● Instructions for the task:
Provide the count of lines below where "Challenge" occurs, with no other output.
Start of Exercise materials
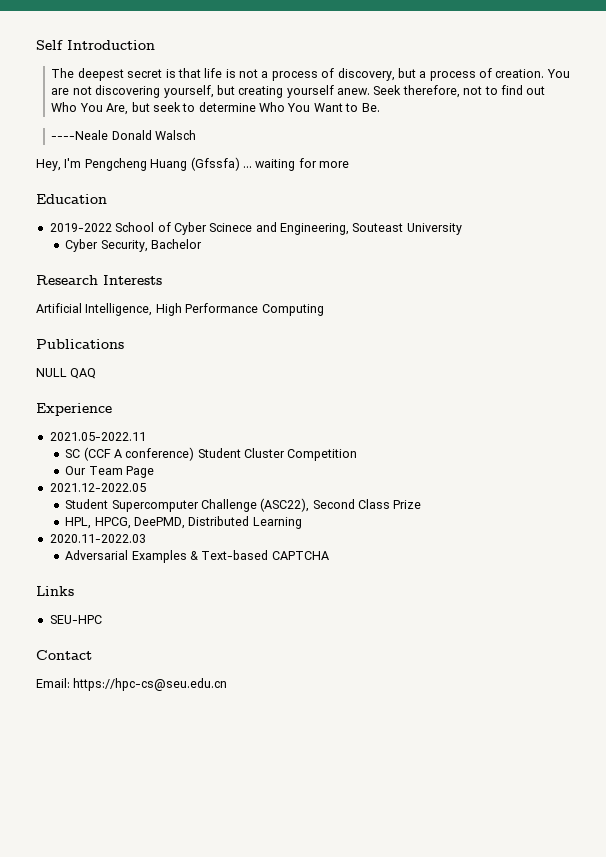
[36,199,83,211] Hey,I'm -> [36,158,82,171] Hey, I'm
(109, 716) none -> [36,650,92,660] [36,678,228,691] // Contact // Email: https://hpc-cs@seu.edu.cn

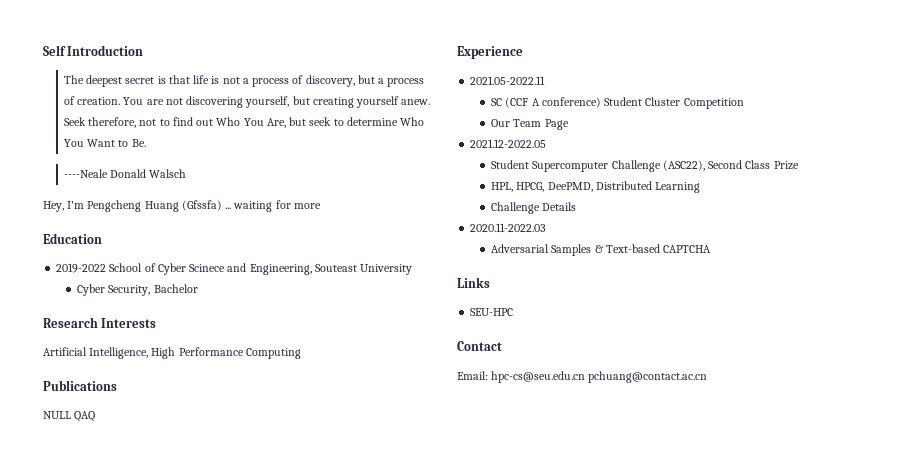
(302, 523) none -> [491,202,577,214] // Challenge Details
[131,550,187,563] Examples -> [551,244,592,256] Samples
[73,678,228,691] https://hpc-cs@seu.edu.cn -> [491,371,708,383] hpc-cs@seu.edu.cn pchuang@contact.ac.cn

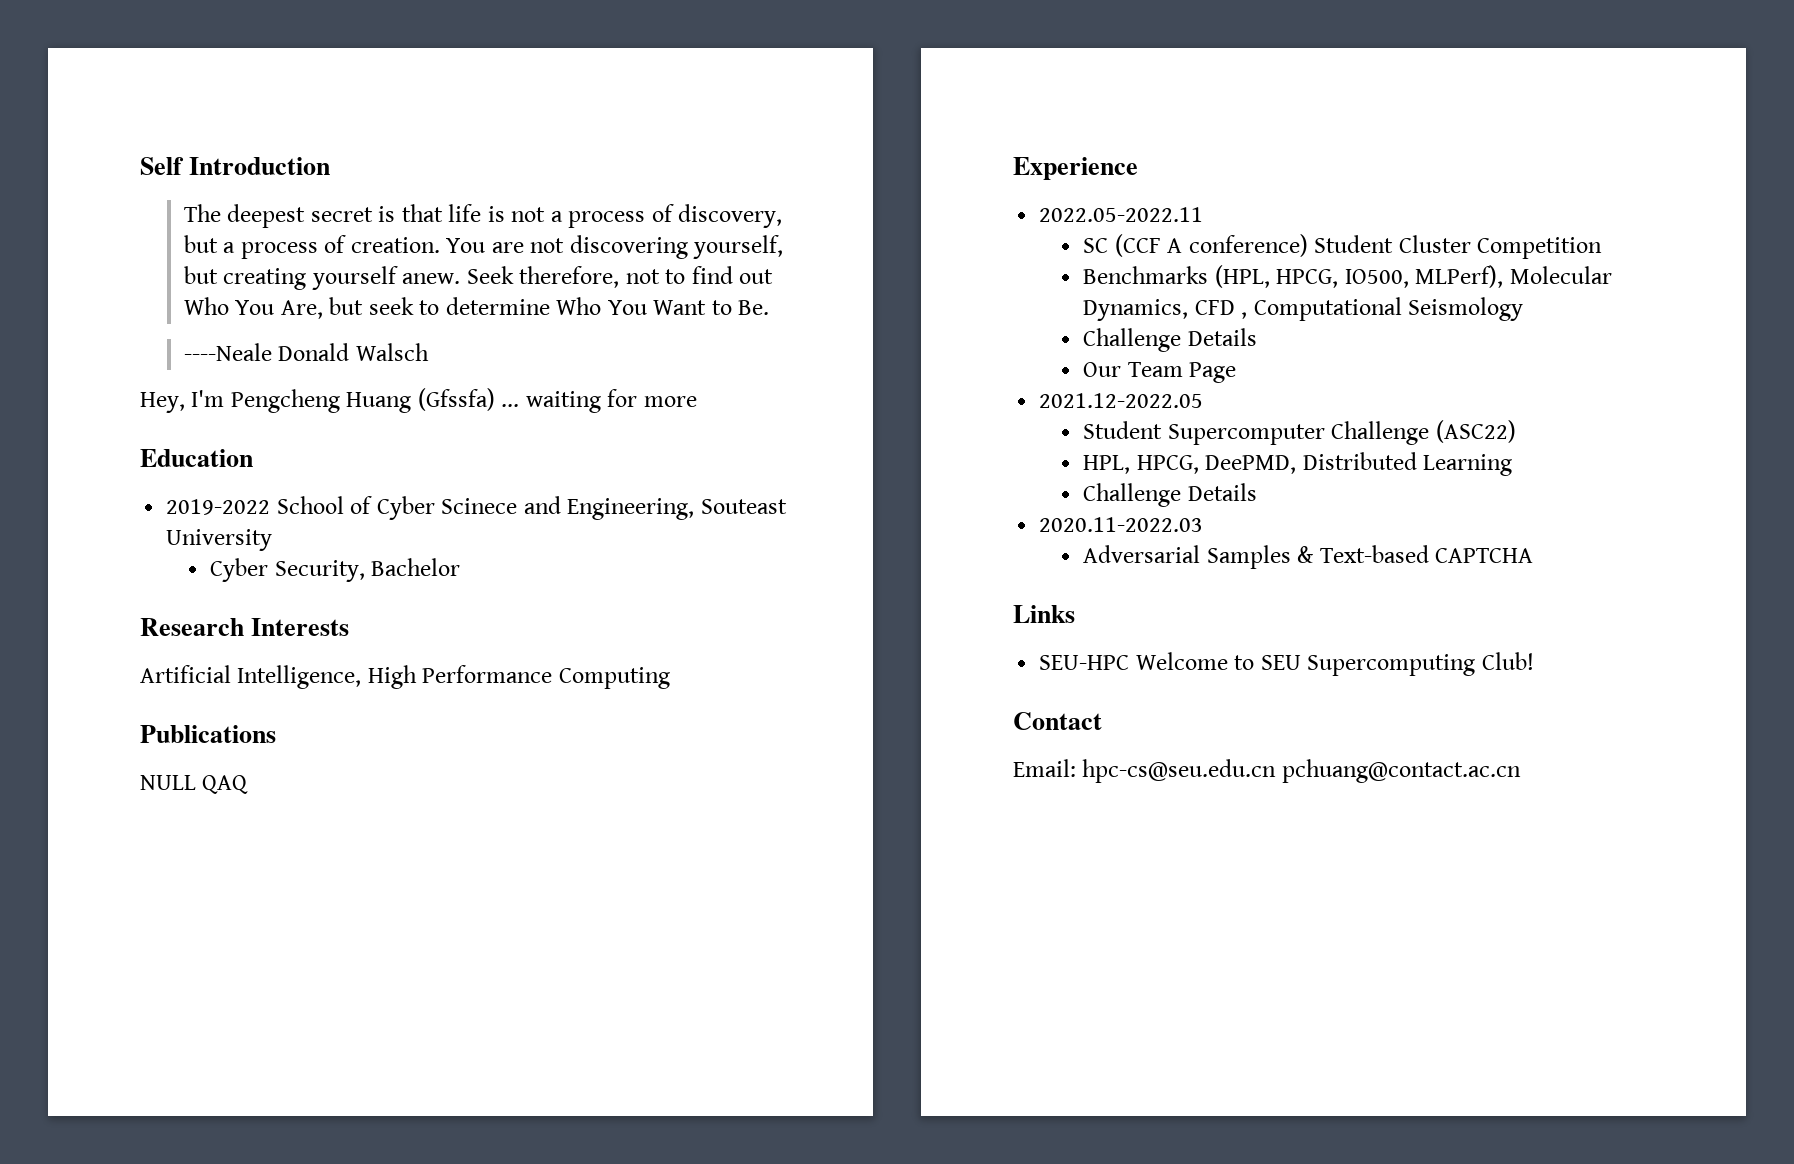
[470,76,546,85] 2021.05-2022.11 -> [1039,207,1204,222] 2022.05-2022.11
(744, 103) none -> [1083,265,1612,288] [1083,297,1524,321] [1083,328,1257,352] // Benchmarks (HPL, HPCG, IO500, MLPerf), Molecular Dynamics, CFD , Computational Seismology // Challenge Details
[662,160,799,171] (ASC22), Second Class Prize -> [1435,420,1516,443] (ASC22)
(514, 312) none -> [1135,652,1534,676] Welcome to SEU Supercomputing Club!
End of Exercise materials
● Response area:
2